The German company, whose customers include Airbus, Boeing and Bombardier, said it now expected 2017 revenues of 5.3 billion euros ($6.2 billion), against a previous forecast for 5.1 to 5.2 billion, and core earnings of 560 million.
That is being driven commercial maintenance revenues, which it now expects to rise by a percentage rate in the medium to high teens in U.S. dollar terms, compared with a previous target for around 10 percent.
Before Friday’s update, analysts were expecting 2017 revenues of 5.19 billion euros and adjusted EBIT of 547 million.
On Tuesday, UTC said commercial aftermarket sales at its engine making unit Pratt & Whitney were up 4 percent in the quarter.
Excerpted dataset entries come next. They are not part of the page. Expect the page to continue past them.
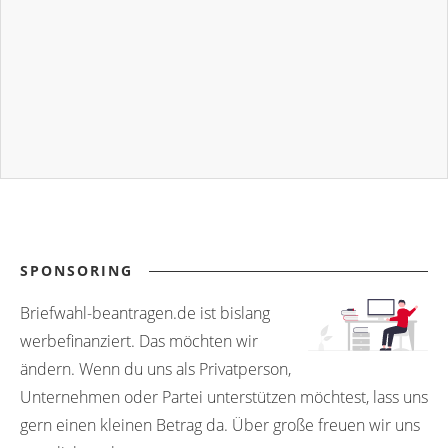
SPONSORING
Briefwahl-beantragen.de ist bislang
werbefinanziert. Das möchten wir
ändern. Wenn du uns als Privatperson,
Unternehmen oder Partei unterstützen möchtest, lass uns
gern einen kleinen Betrag da. Über große freuen wir uns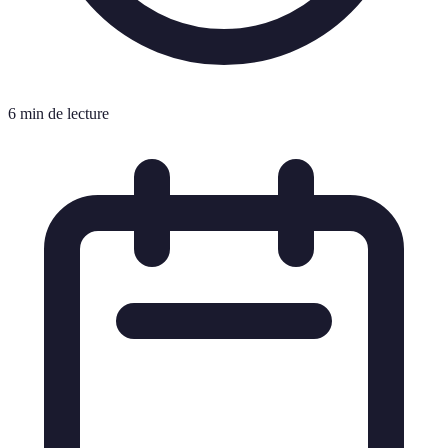
6 min de lecture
However, P&W has suffered teething problems with its geared turbofan engine for the A320neo aircraft, on which MTU is a partner, and has shifted deliveries into the second half of this year as a result.
“Our priority today is to process the record volume of orders received in the past few years ... while at the same time dealing with the ramp-up of the geared turbofan programs,” MTU Chief Operating Officer Rainer Martens said in a statement.
However, military engine revenues are now forecast to decrease by a greater amount than previously expected due to delays to the Eurofighter programme, MTU said.
It reported second quarter revenues of 1.287 billion euros and adjusted earnings before interest and tax (EBIT) of 163.8 million euros, against the forecast for 1.27 billion and 148 million in a Reuters poll.
Rival Safran also reported second quarter results on Friday.